- _Problem statement_: Please copy every line of the material below word for word, leaving the pictures out of your answer.

══════════

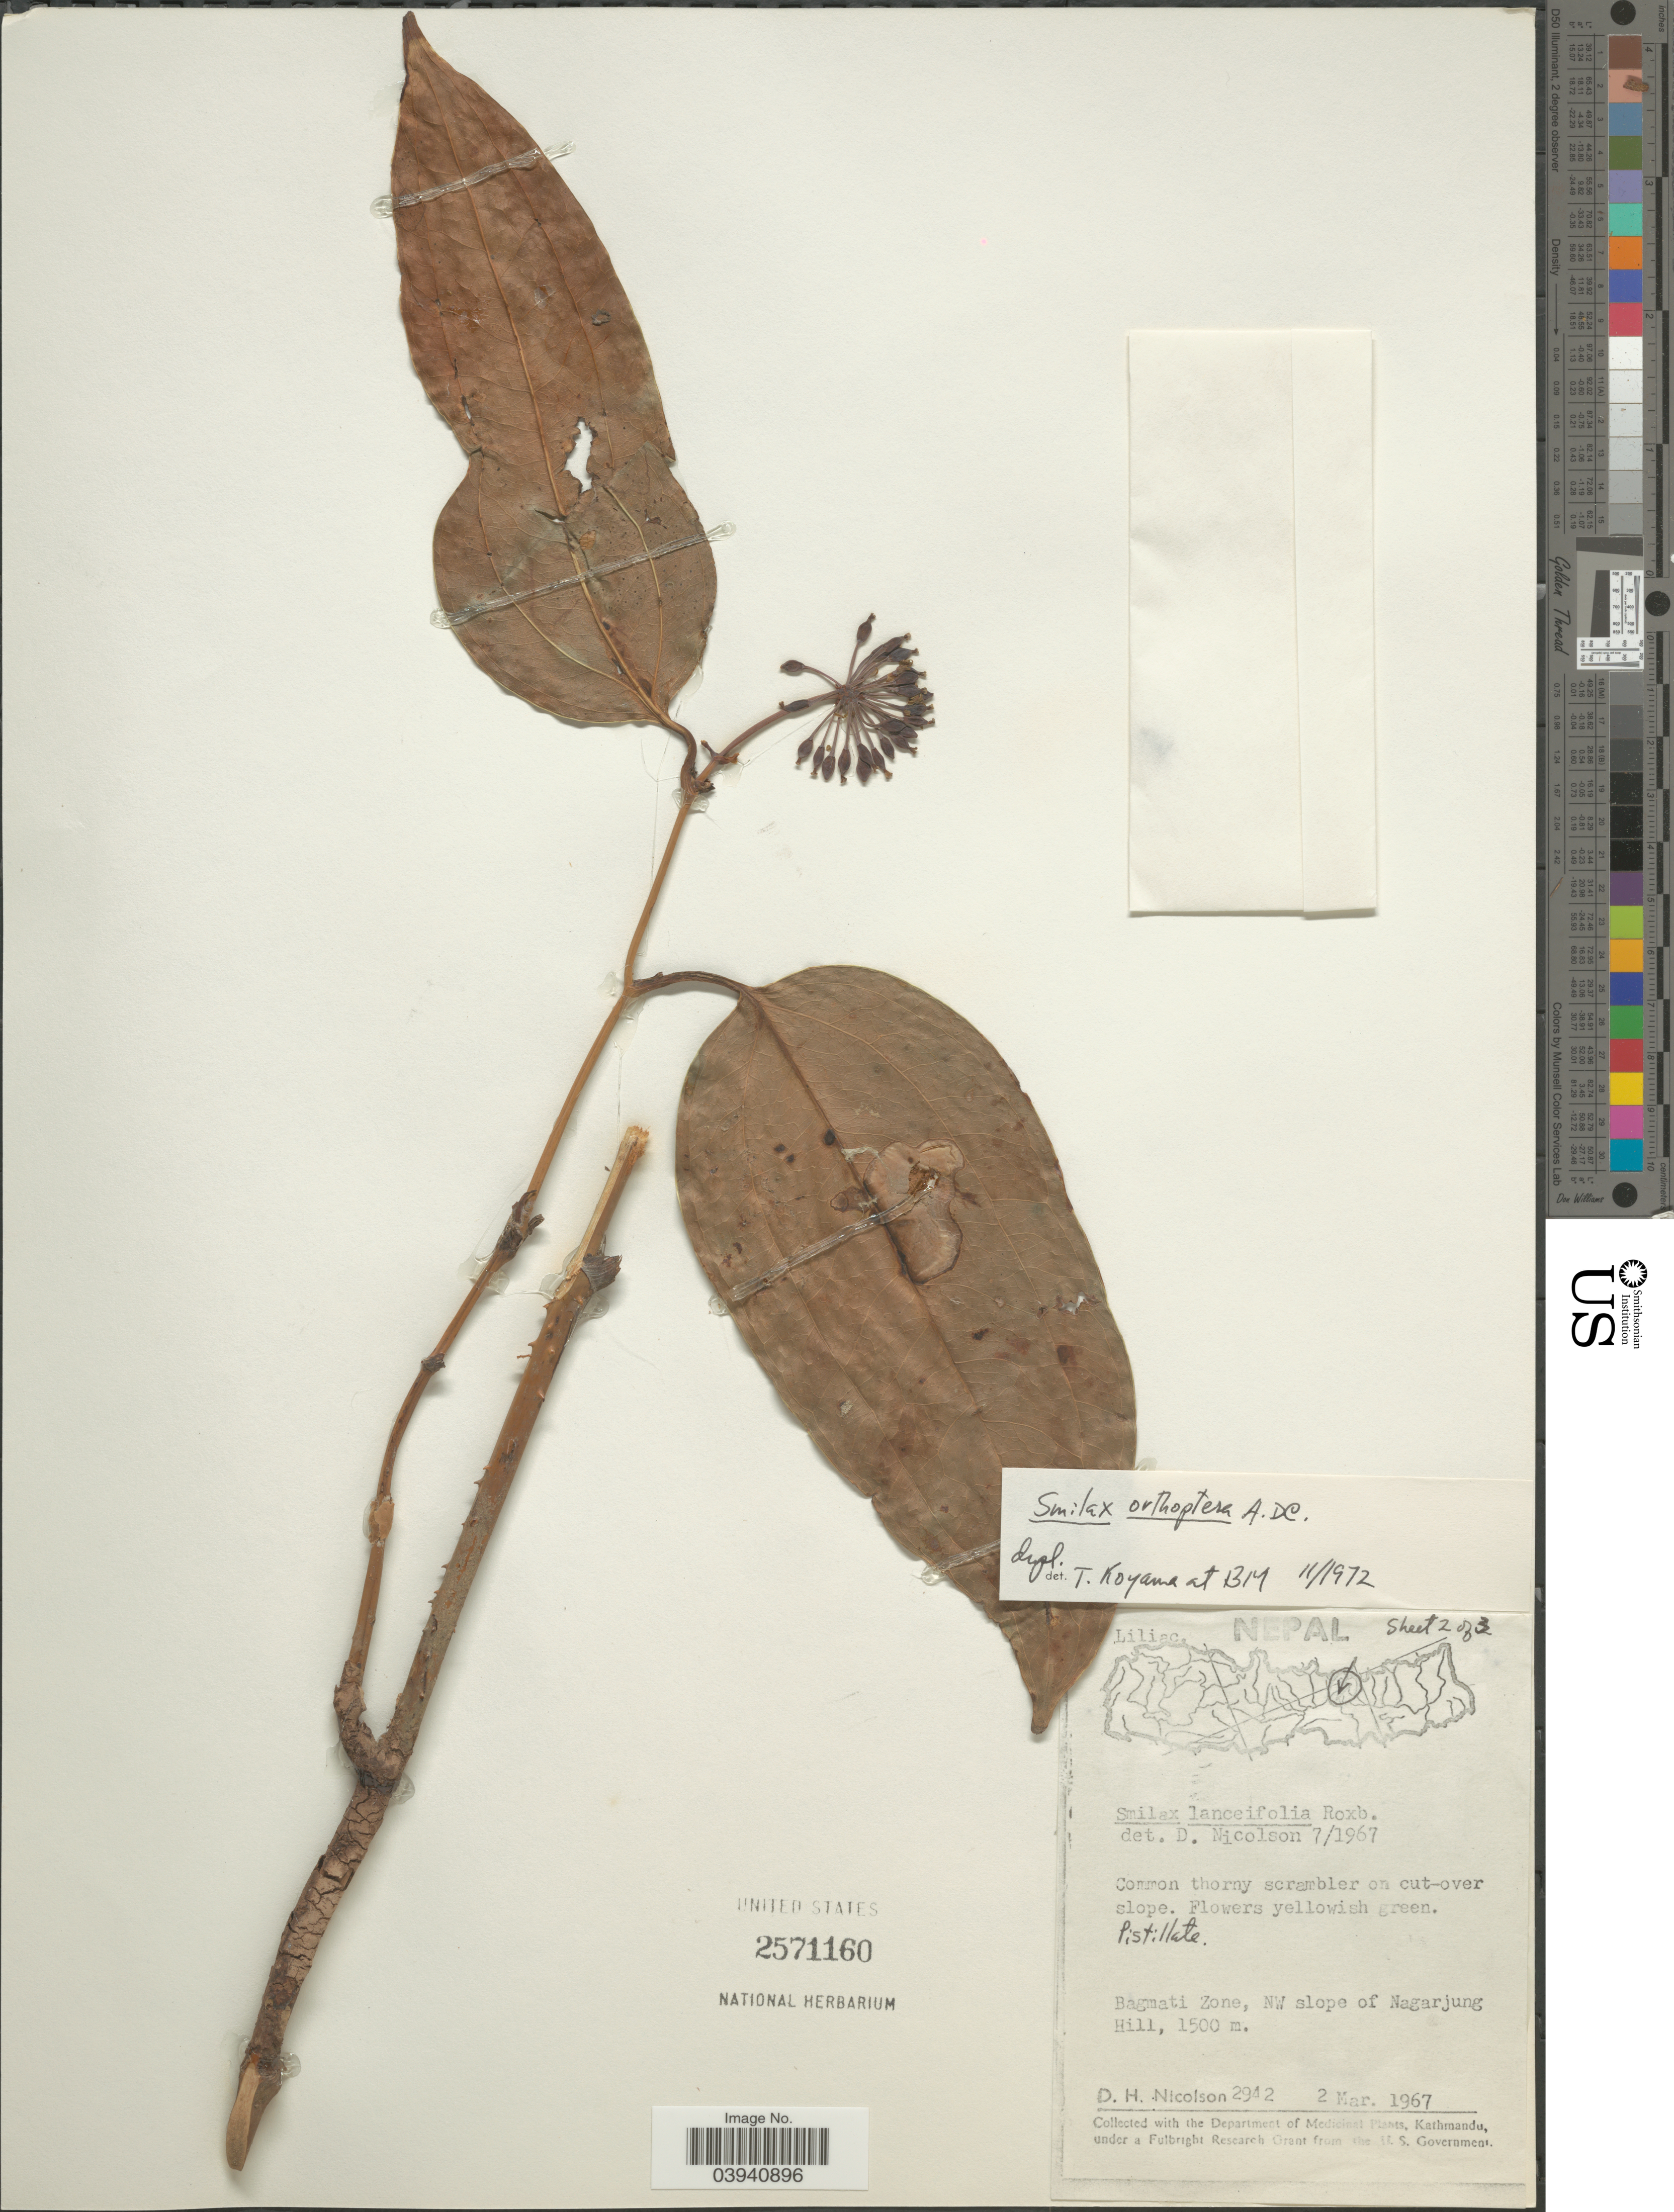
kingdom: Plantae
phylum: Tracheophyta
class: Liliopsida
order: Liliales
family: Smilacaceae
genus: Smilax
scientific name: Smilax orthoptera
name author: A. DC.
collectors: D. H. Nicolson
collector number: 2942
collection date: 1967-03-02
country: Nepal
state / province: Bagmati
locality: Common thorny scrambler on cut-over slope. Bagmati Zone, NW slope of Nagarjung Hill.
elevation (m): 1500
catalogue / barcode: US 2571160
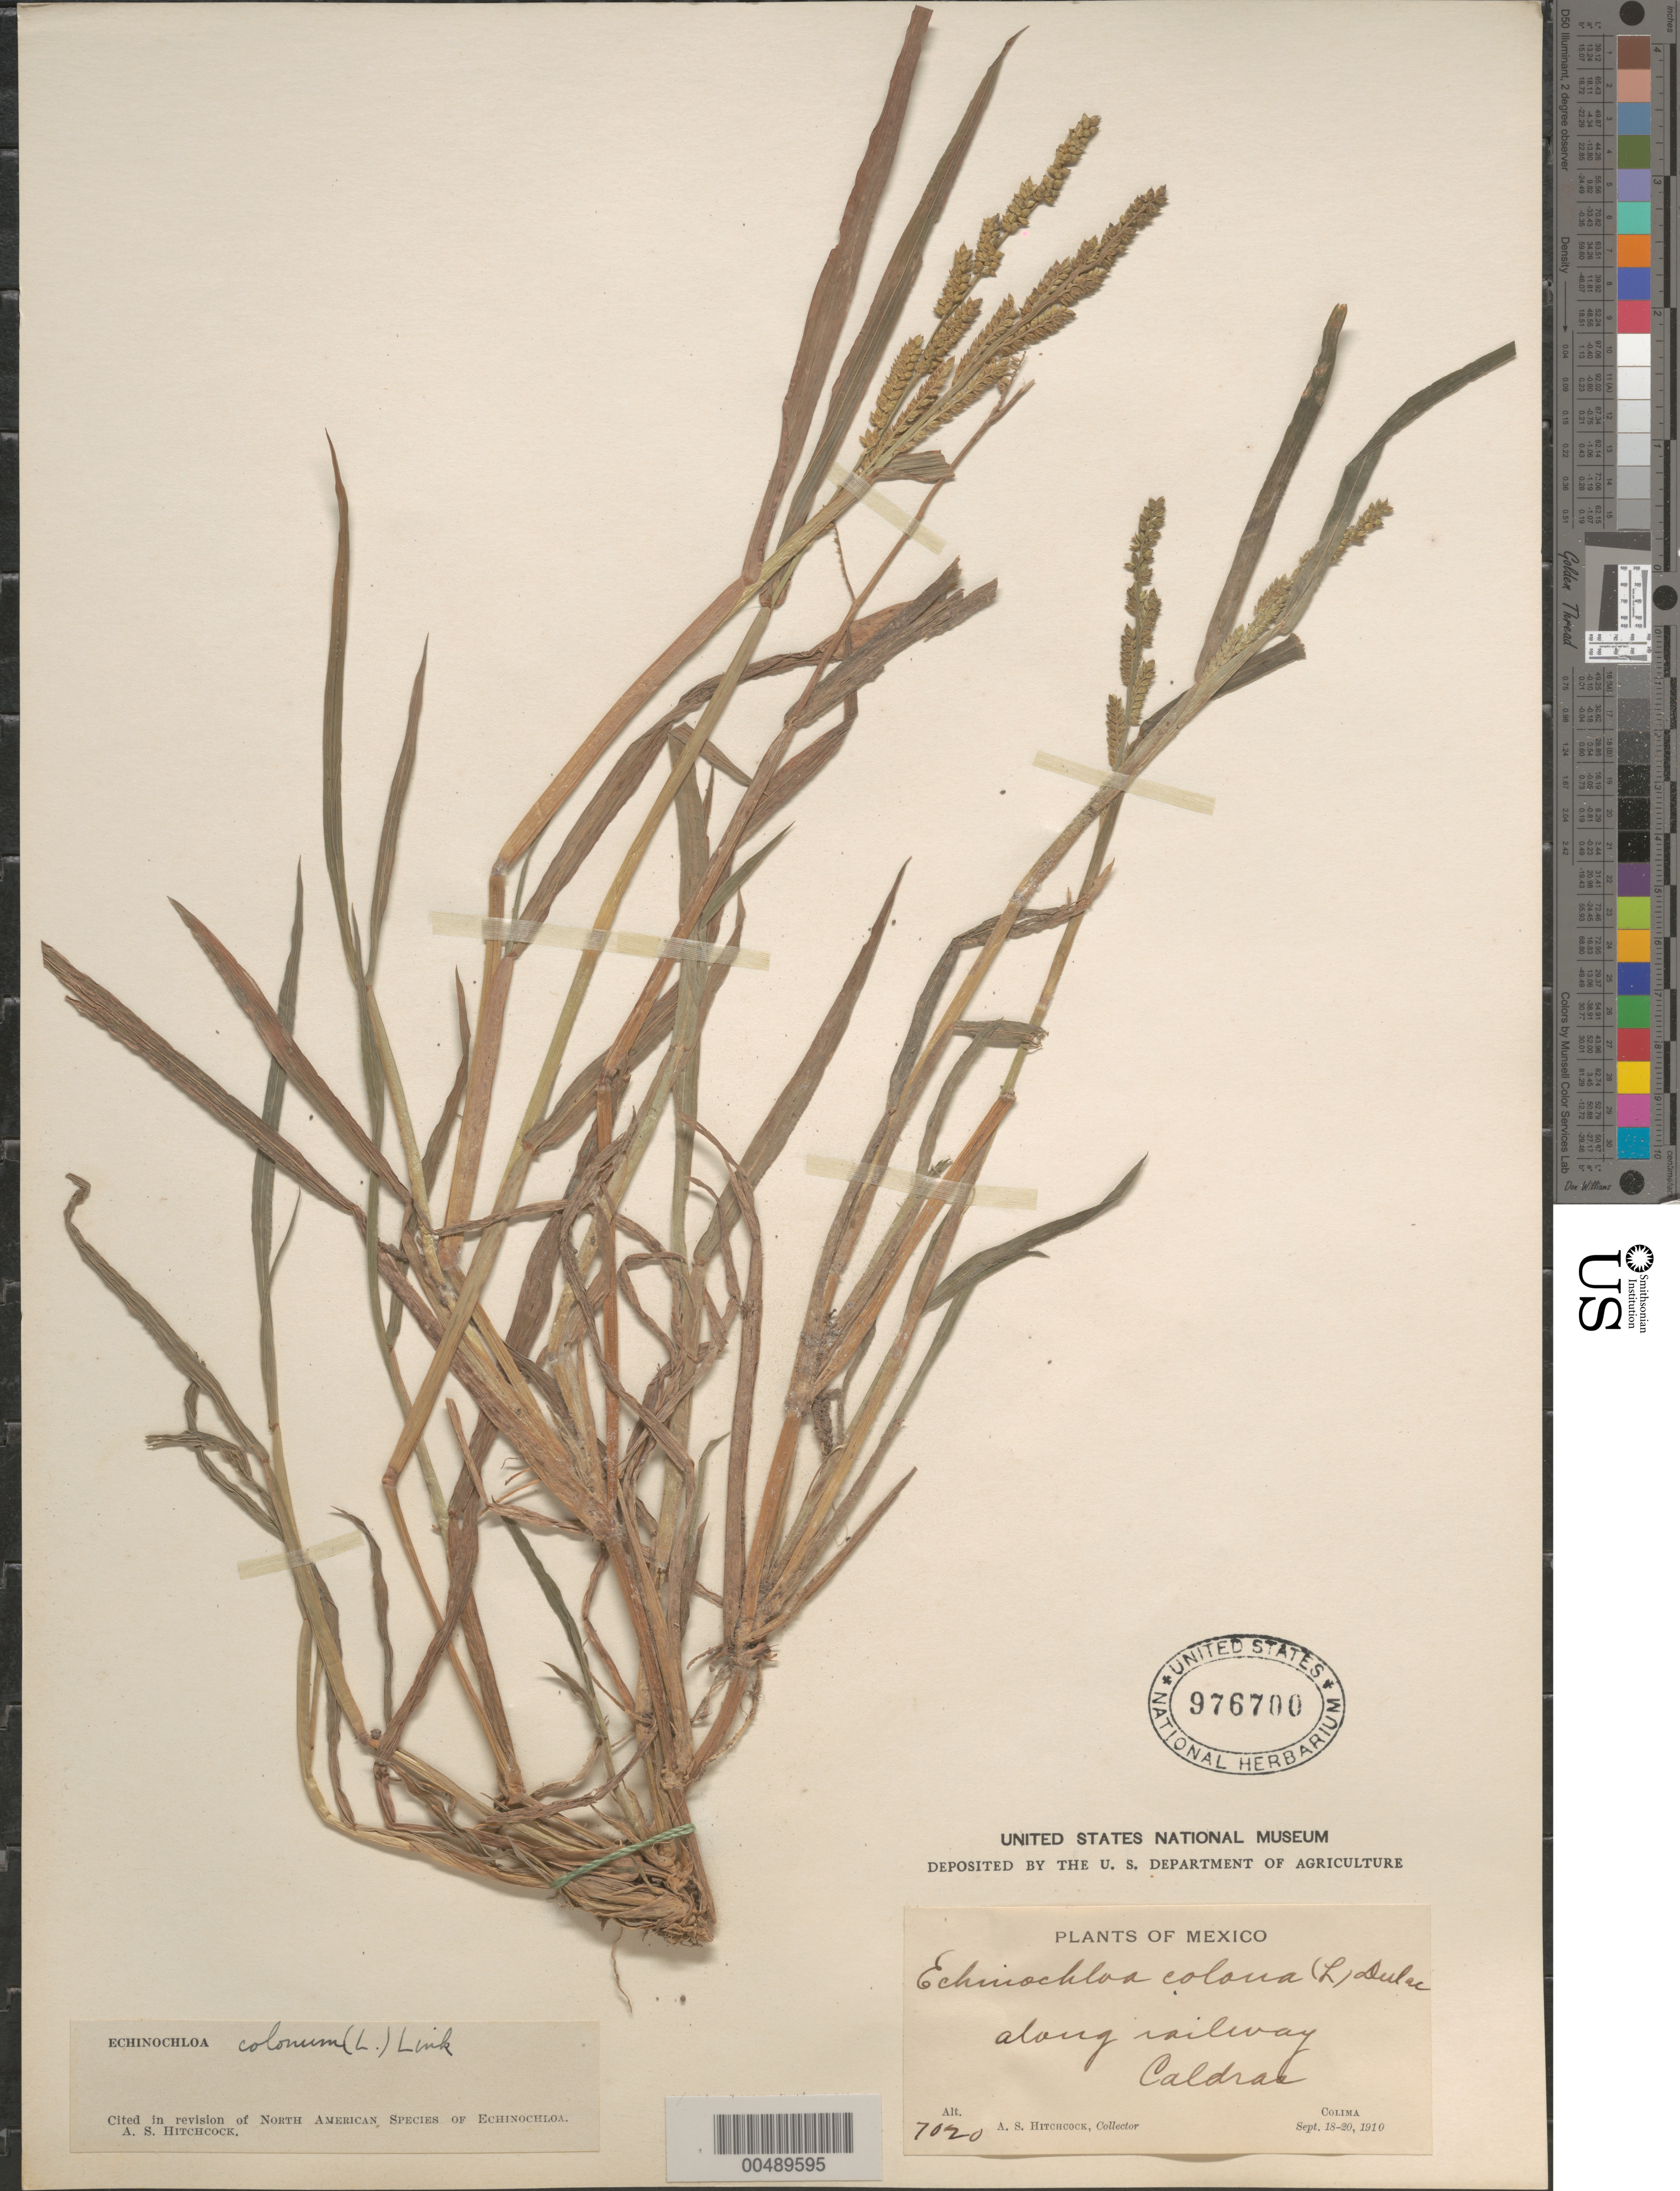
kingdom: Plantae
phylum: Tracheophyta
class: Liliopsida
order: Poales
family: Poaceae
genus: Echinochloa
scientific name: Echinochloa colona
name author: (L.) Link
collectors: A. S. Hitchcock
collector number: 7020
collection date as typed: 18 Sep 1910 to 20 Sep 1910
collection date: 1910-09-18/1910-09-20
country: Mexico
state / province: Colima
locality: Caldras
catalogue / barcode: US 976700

══════════

- _Complete answer_:
kingdom: Plantae
phylum: Tracheophyta
class: Liliopsida
order: Liliales
family: Smilacaceae
genus: Smilax
scientific name: Smilax orthoptera
name author: A. DC.
collectors: D. H. Nicolson
collector number: 2942
collection date: 1967-03-02
country: Nepal
state / province: Bagmati
locality: Common thorny scrambler on cut-over slope. Bagmati Zone, NW slope of Nagarjung Hill.
elevation (m): 1500
catalogue / barcode: US 2571160
kingdom: Plantae
phylum: Tracheophyta
class: Liliopsida
order: Poales
family: Poaceae
genus: Echinochloa
scientific name: Echinochloa colona
name author: (L.) Link
collectors: A. S. Hitchcock
collector number: 7020
collection date as typed: 18 Sep 1910 to 20 Sep 1910
collection date: 1910-09-18/1910-09-20
country: Mexico
state / province: Colima
locality: Caldras
catalogue / barcode: US 976700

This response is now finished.